Pad Thai is my go-to comfort food when eating out at this cozy Thai joint about 10 minutes from my house. The plate of rice noodles is always served piping hot and smothered in a tangy tamarind sauce that always leaves me with a happy and satisfied belly. The sauce is not that hard to recreate at home but finding the right ingredients can be a challenge unless you have an Asian store nearby. Tamarind pulp anyone? Sure you can buy ready-made sauces but I’m always leery about what’s in it so I prefer to make my own using simple ingredients that are the perfect substitute for the real thing.
Now that I’m closely monitoring and counting my macro intake (fat, carbohydrates, and protein), a full serving of rice noodles is a whopping 55 grams of carbs. Unless it’s a weight training day for me, that would be too much carb in one sitting or even for the whole day!
An alternative to this that I’m loving lately is shirataki noodles. I’ve known about this for a while since my low carb days many moons ago but never really tried it until now. Let me just say that these noodles are a GAME CHANGER. It’s the perfect substitute for rice noodles because it has zero carbs, fat, and protein. It’s very filling and the texture is very close to regular noodles.

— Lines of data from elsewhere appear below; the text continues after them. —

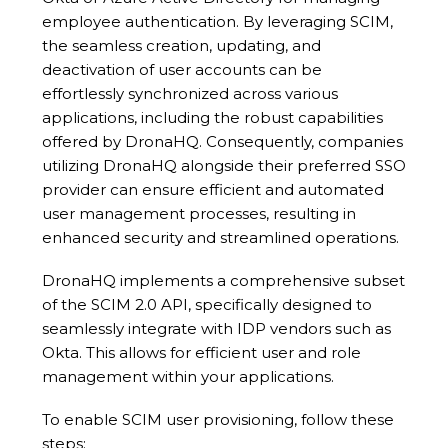
employee authentication. By leveraging SCIM,
the seamless creation, updating, and
deactivation of user accounts can be
effortlessly synchronized across various
applications, including the robust capabilities
offered by DronaHQ. Consequently, companies
utilizing DronaHQ alongside their preferred SSO
provider can ensure efficient and automated
user management processes, resulting in
enhanced security and streamlined operations.
DronaHQ implements a comprehensive subset
of the SCIM 2.0 API, specifically designed to
seamlessly integrate with IDP vendors such as
Okta. This allows for efficient user and role
management within your applications.
To enable SCIM user provisioning, follow these
steps:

Let me warn you tho, the first time I opened the package, I was met with an awful fishy smell which was due to the liquid that preserves the noodles. I followed some suggestions online and gave it a couple of thorough rinses and a quick blanch in hot water. Tadah! Totally odorless after a little bit of prep work!
I like to top shirataki noodles with baked chicken, some green onions, carrots, and cilantro. I douse it with this super easy Pad Thai sauce then dig in immediately to enjoy an indulgent yet low carb meal that is totally satisfying!
Pad Thai Sauce
Add all the ingredients in a bowl and whisk well until smooth. Adjust the red pepper flakes if you want it spicier.